Por la tarde, la luz se escurría a la espalda del montañón que domina el pueblo y que ciega el esplendor de los ocasos egeos. Me senté otra vez en el Poseidón y pedí una frasca de
retzina
al tabernero, que me saludó como a un viejo amigo. Las gentes de Kastellorizon y los escasos turistas iban saliendo de sus madrigueras conforme se retiraba la luz: las mesas de las terrazas se llenaban de clientes y grupos de hombres y mujeres paseaban perezosos de un lado a otro del malecón. Junto a mi mesa cruzaron los jóvenes enamorados genoveses, con las manos enlazadas. Él me sonrió, hizo un gesto con el brazo señalando a su alrededor y dijo: «Hermoso, no me ha decepcionado en absoluto».

Poco más tarde, un grupo de personas se sentaron en la mesa de al lado de la mía. Oí un saludo y volví el rostro. Era Helena, que se acomodaba junto al velador con un matrimonio de edad madura y una muchacha joven. «¿Todo bien?», me preguntó. «Todo estupendo», dije, «¿y usted?». Helena movía la cabeza, asintiendo mientras me respondía: «He visitado el museo y he subido a la capilla que hay allá arriba, en lo alto. ¿No ha ido usted?». Negué. «Pues no se la pierda, es muy bonita».

La chipriota se enredó a hablar con sus compañeros de mesa. Abrí el oído. Los otros eran venecianos, padre, madre e hija, y habían llegado en barco a Kastellorizon aquella misma mañana. Dedicaban siempre sus vacaciones a navegar y ahora recorrían el archipiélago del Dodecaneso con su velero; al siguiente día zarparían hacia la isla de Kos. Como era previsible, Helena tenía un buen puñado de preguntas que hacer. Y así, supe que él era médico, que su mujer trabajaba como arquitecto en un proyecto de la Unesco para contener las aguas de Venecia y evitar que la ciudad fuese engullida por el mar, y que la niña, de quince años de edad, estudiaba sus últimos años de bachillerato y quería ser médica especializada en puericultura. No tenía novio.

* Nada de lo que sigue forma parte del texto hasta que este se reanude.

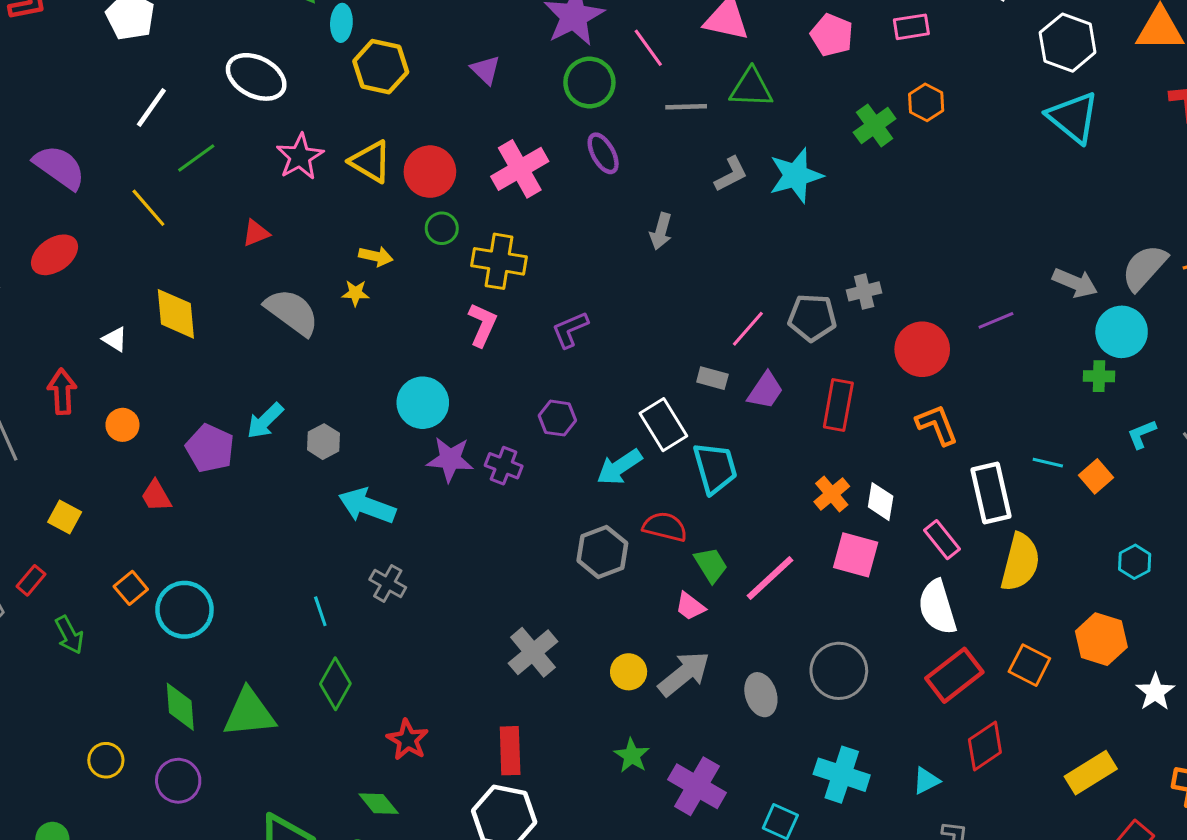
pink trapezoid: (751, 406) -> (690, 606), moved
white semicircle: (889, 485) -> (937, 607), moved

A Helena le llegó el turno de contar su vida. Añadió unos cuantos datos a los que yo conocía: cumplía ahora veintiséis años de matrimonio, su padre había luchado en la guerra contra los alemanes, le gustaba nadar y pescar, era una buena cocinera y su mayor pasión eran los viajes. «Antes viajaba con mi cuñada, o con alguna amiga. Pero ahora voy sola, porque así hago lo que me apetece y no lo que le apetece al otro», afirmó rotunda. Era cristiana ortodoxa, pero en absoluto beata, y sólo asistía a las ceremonias religiosas en los momentos extraordinarios, como las bodas, los bautizos y los funerales. De joven le encantaba bailar, e incluso no cantaba demasiado mal. A ella le hubiese gustado tener una profesión artística: la danza o el teatro, quién sabe. Siempre había estado muy enamorada de su marido, pero con el paso de los años la pasión iba apagándose. Así es la vida.